Benjamin Marquet relève le défi. Tout du moins il essaie… Dans son nouveau film,
Lads & Jockeys, il nous montre l’évolution de jeunes cavaliers. À 14 ans, Florian, Steve et Flavien entrent au pensionnat « Le Moulin à Vent », un centre d’apprentissage des futurs lads et jockeys. Trois ans plus tard, les meilleurs deviendront jockeys, les autres auront appris le métier de lad, comprenez par là un garçon d’écurie.
Si l’idée de départ est intéressante, ce documentaire s’essouffle vite. De par une réalisation assez lente mais aussi à cause de quelques maladresses comme les images d’archives qui, au lieu de rythmer le film, le coupent en plein élan.
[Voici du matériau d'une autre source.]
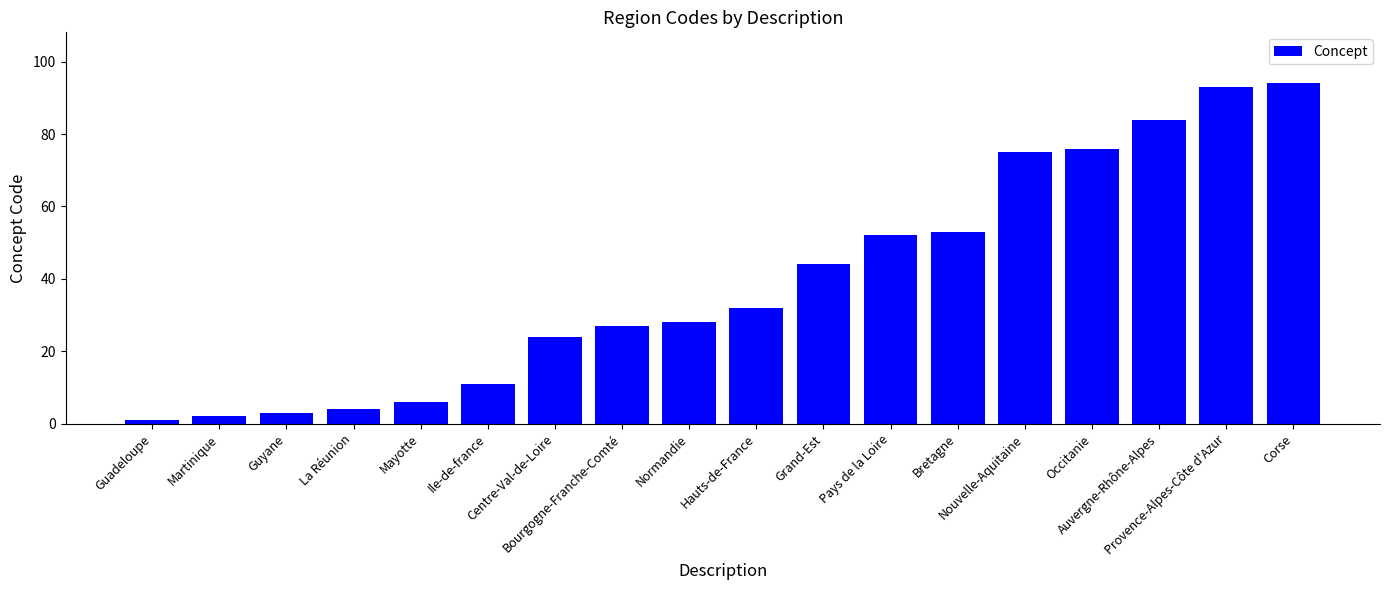

What is the greatest value displayed?

94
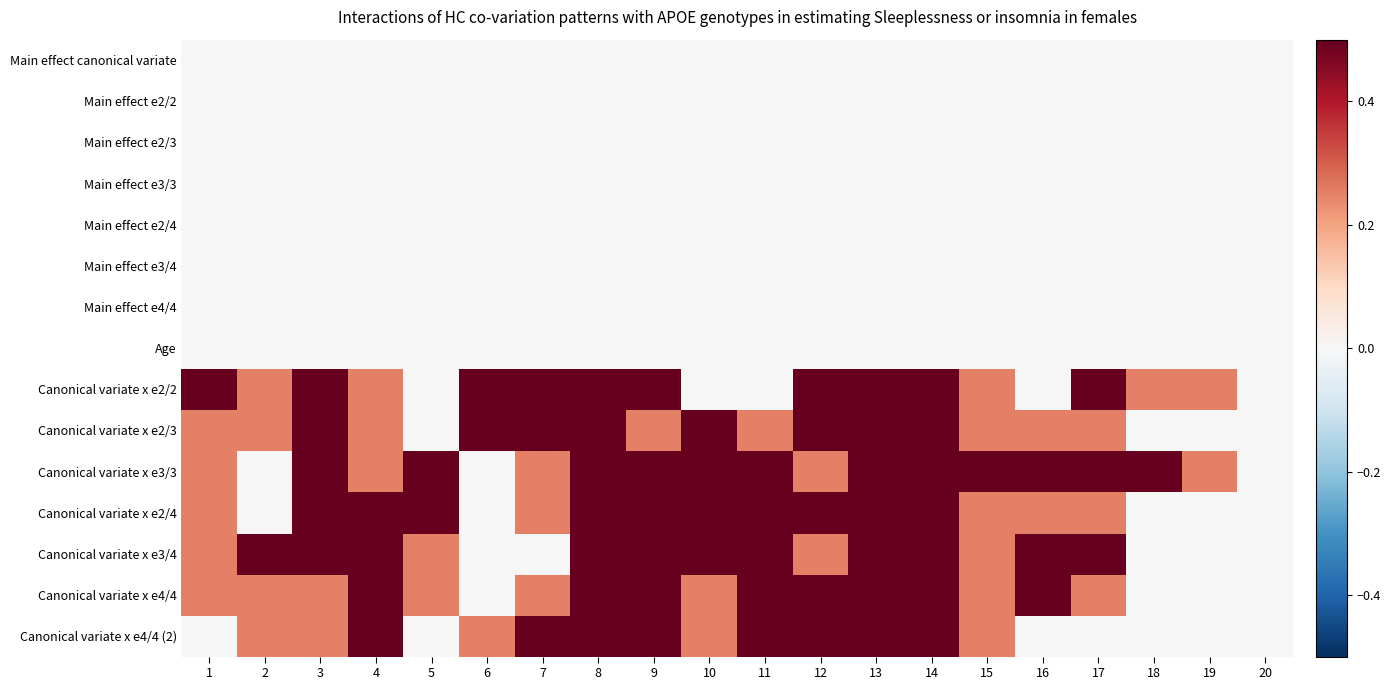

Count the number of data series in this chart.

15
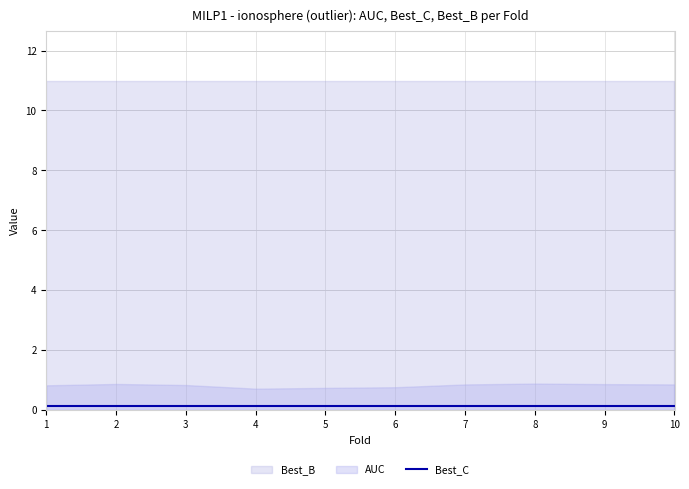

How many data points does each series have?

10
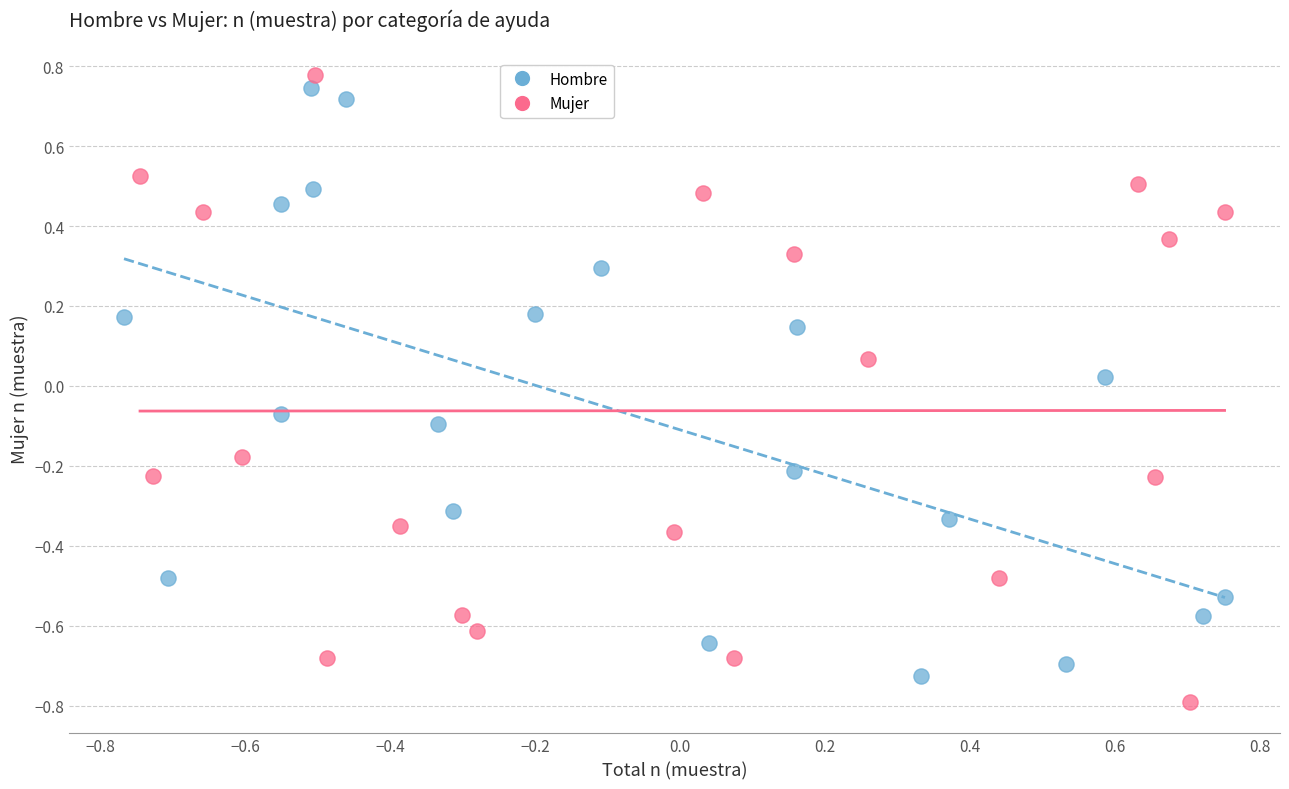

Which series contains the highest Y value?

Mujer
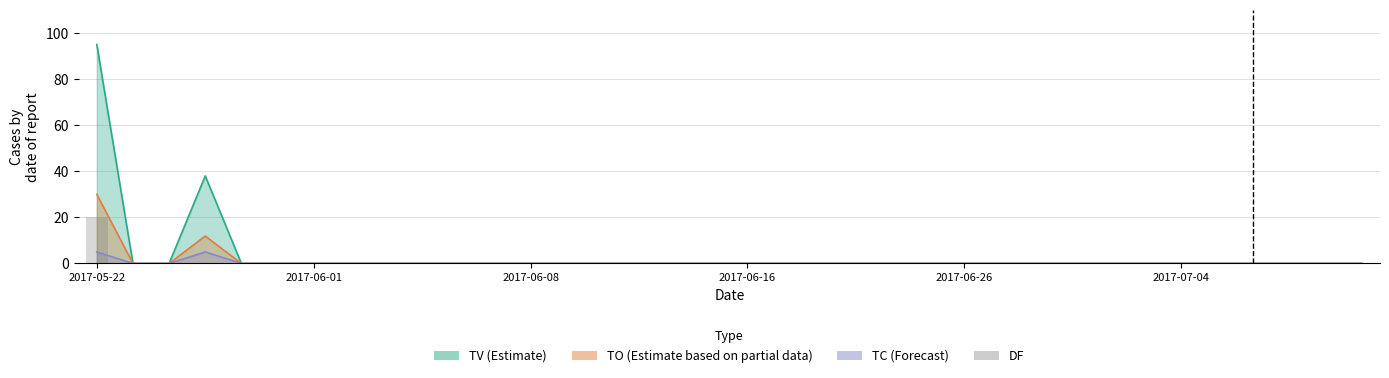

Are the bars grouped side by side (vs. stacked)?

No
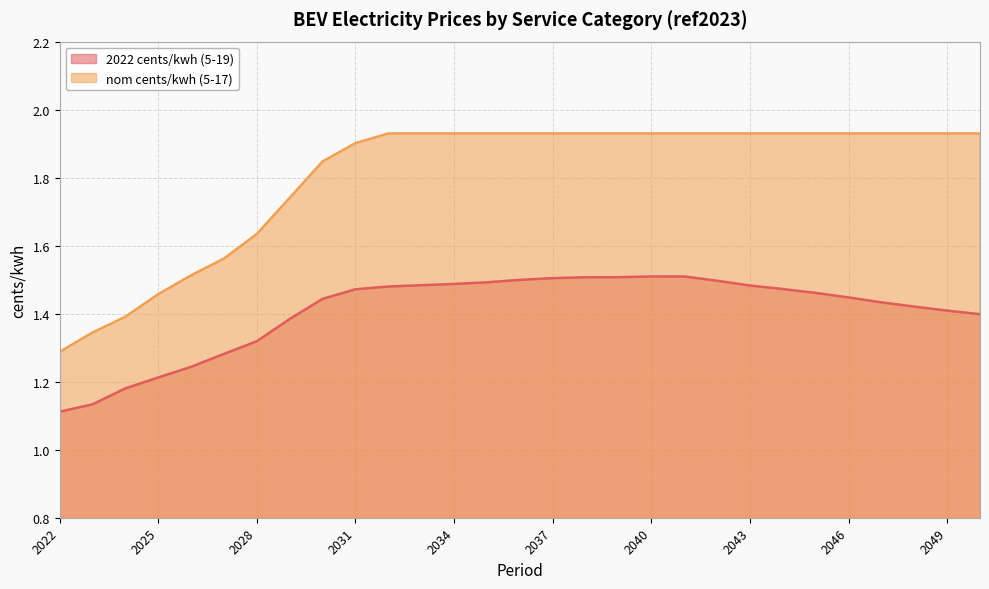

True or false: 2022 cents/kwh (5-19) and nom cents/kwh (5-17) intersect in this chart.

False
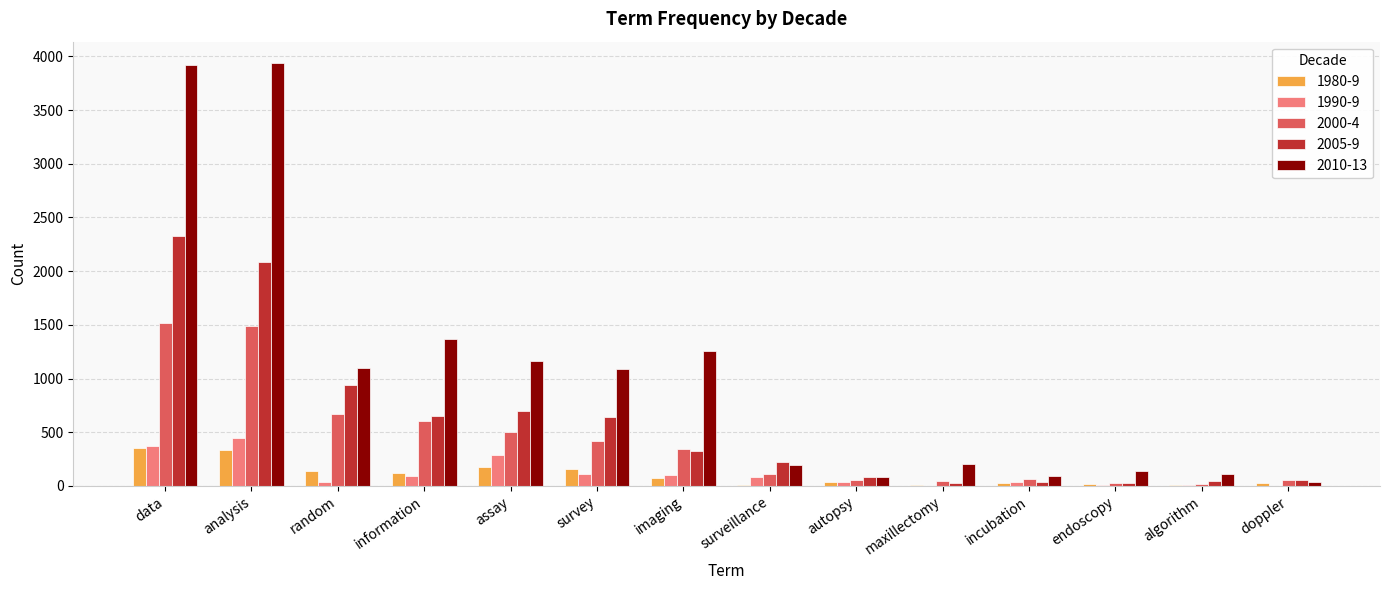

What is the greatest value displayed?

3941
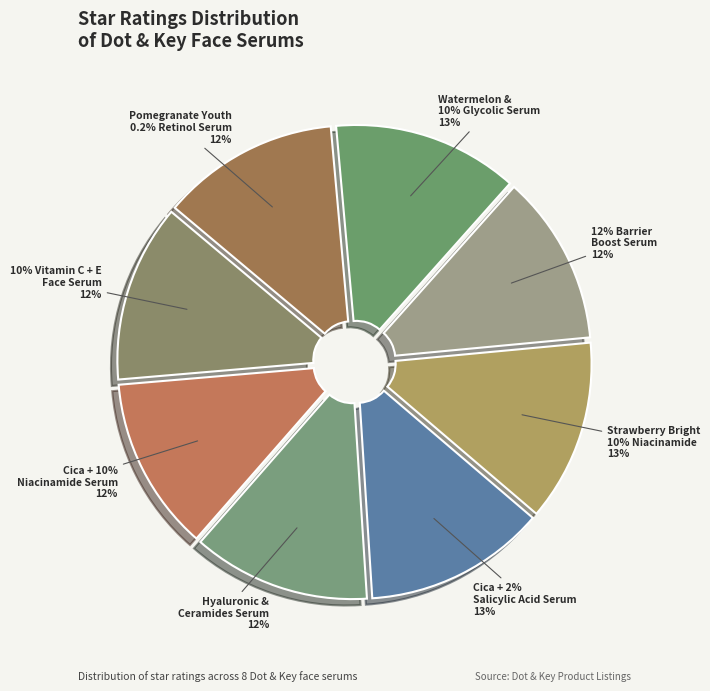

What is the change in value from Hyaluronic &
Ceramides Serum to Cica + 2%
Salicylic Acid Serum?

+0.1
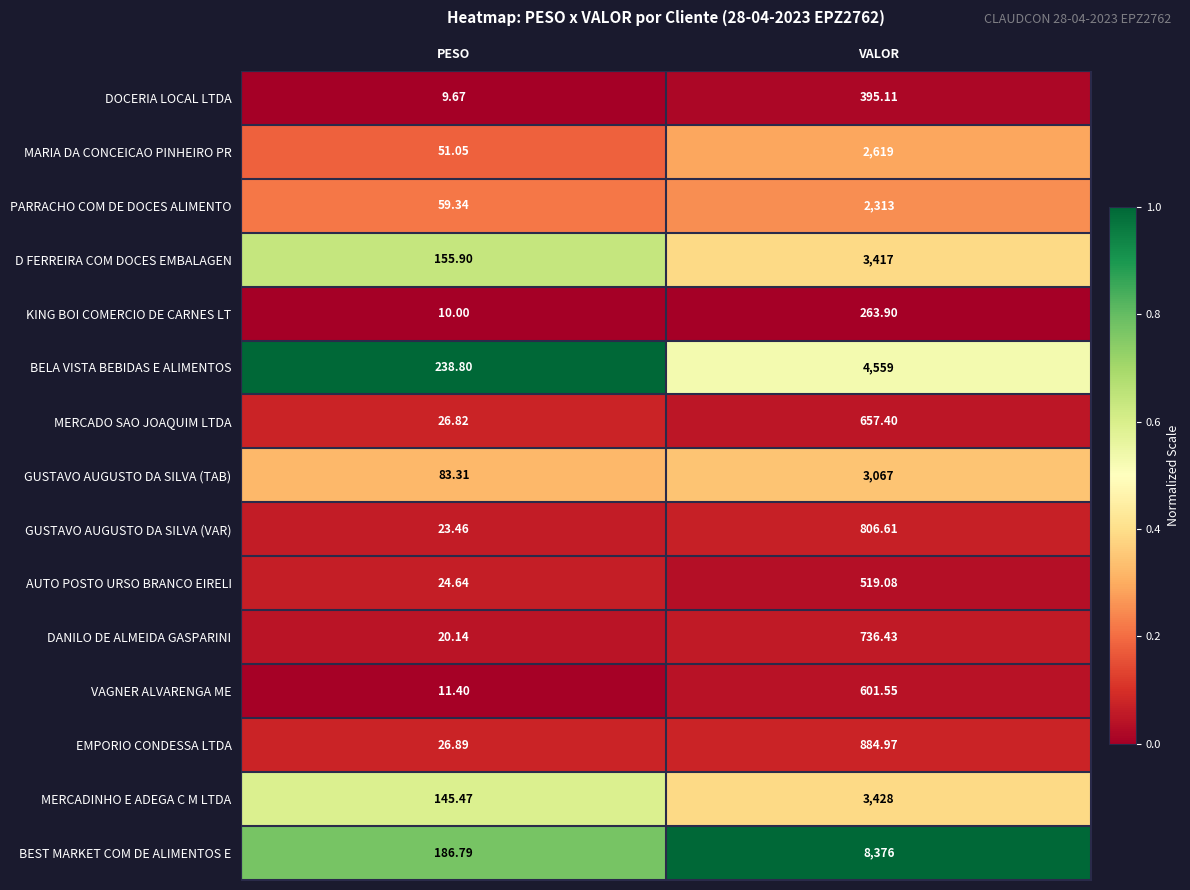

Rank the series at PESO from highest to lowest value.

BELA VISTA BEBIDAS E ALIMENTOS, BEST MARKET COM DE ALIMENTOS E, D FERREIRA COM DOCES EMBALAGEN, MERCADINHO E ADEGA C M LTDA, GUSTAVO AUGUSTO DA SILVA (TAB), PARRACHO COM DE DOCES ALIMENTO, MARIA DA CONCEICAO PINHEIRO PR, EMPORIO CONDESSA LTDA, MERCADO SAO JOAQUIM LTDA, AUTO POSTO URSO BRANCO EIRELI, GUSTAVO AUGUSTO DA SILVA (VAR), DANILO DE ALMEIDA GASPARINI, VAGNER ALVARENGA ME, KING BOI COMERCIO DE CARNES LT, DOCERIA LOCAL LTDA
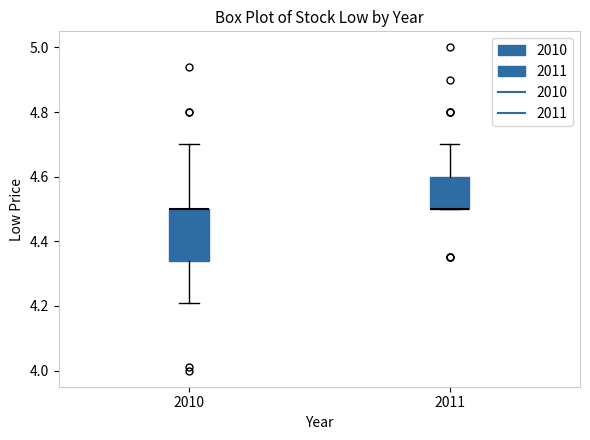

Reading left to right, read every box against the y-axis: the position of its median line, the range the box covers, and the ends of its whiskers. The values are not printed on the chart, so give them approximately, as read against the axis.

2010: median 4.50 (drawn on the box's upper edge), box 4.34 to 4.50, whiskers 4.22 to 4.70
2011: median 4.50 (drawn on the box's lower edge), box 4.50 to 4.60, whiskers 4.50 to 4.70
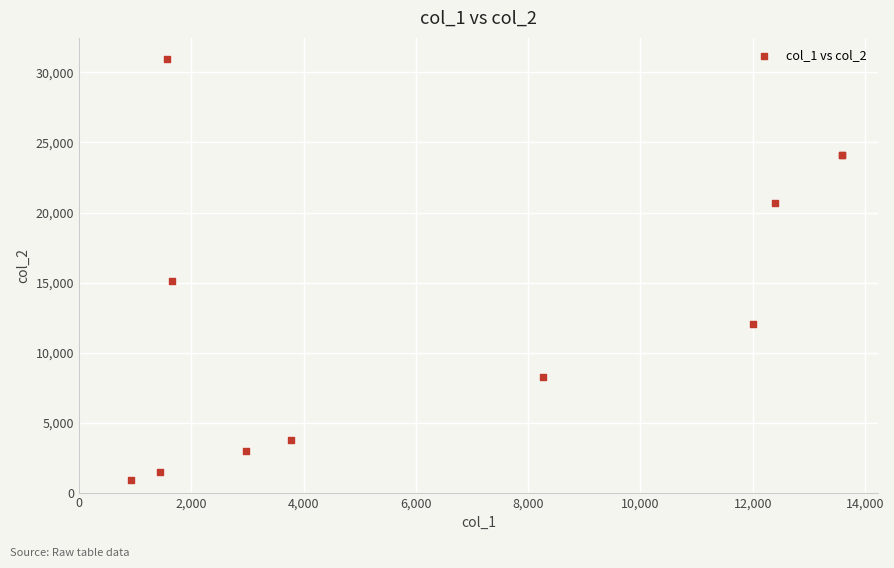

What Y value in the scatter plot is closest to 15946?

15087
Néanmoins, il faut relever l’audace de
Benjamin Marquet. Les films sur le sujet son rare alors on s’intéresse, on observe et on apprend. La passion du cheval passe avant tout, ça se voit… et s’entend ! L’univers atypique de ce monde est véridique, à l’image de ces jeunes, âgés de 14 à 16 ans, qui n’hésitent pas à aller dans les bars PMU juste pour parier sur les courses. Mais ce n’est pas là le problème. Qui dit PMU dit également l’esprit qui va avec. Intellectuellement, on est plus proche du paysan du coin que du politiquement correct, mais les jeunes sont tout simplement le reflet de leurs aînés. Et quand un entraîneur crie, d’une voix rauque et cassée : « Quand tu seras Jockey, t’auras pas besoin de ton cerveau, mais maintenant il faut t’en servir… ! », ou lorsque à la suite d’une soirée un autre enseignant fait part de ses sentiments : « Alors hier, vous avez fait du bouche à bouche les jeunes ?! », le spectateur peut être assez consterné !
Cependant, le film se rattrape par des prises de vues incroyables, surtout lors des séquences des entraînements de courses. Mais cela ne suffit pas à entraîner le spectateur dans la course. Être Jockey n’est pas simplement un travail comme un autre, c’est une véritable passion. Une passion que seules les amoureux de cet animal et de cet univers comprendront. Dommage.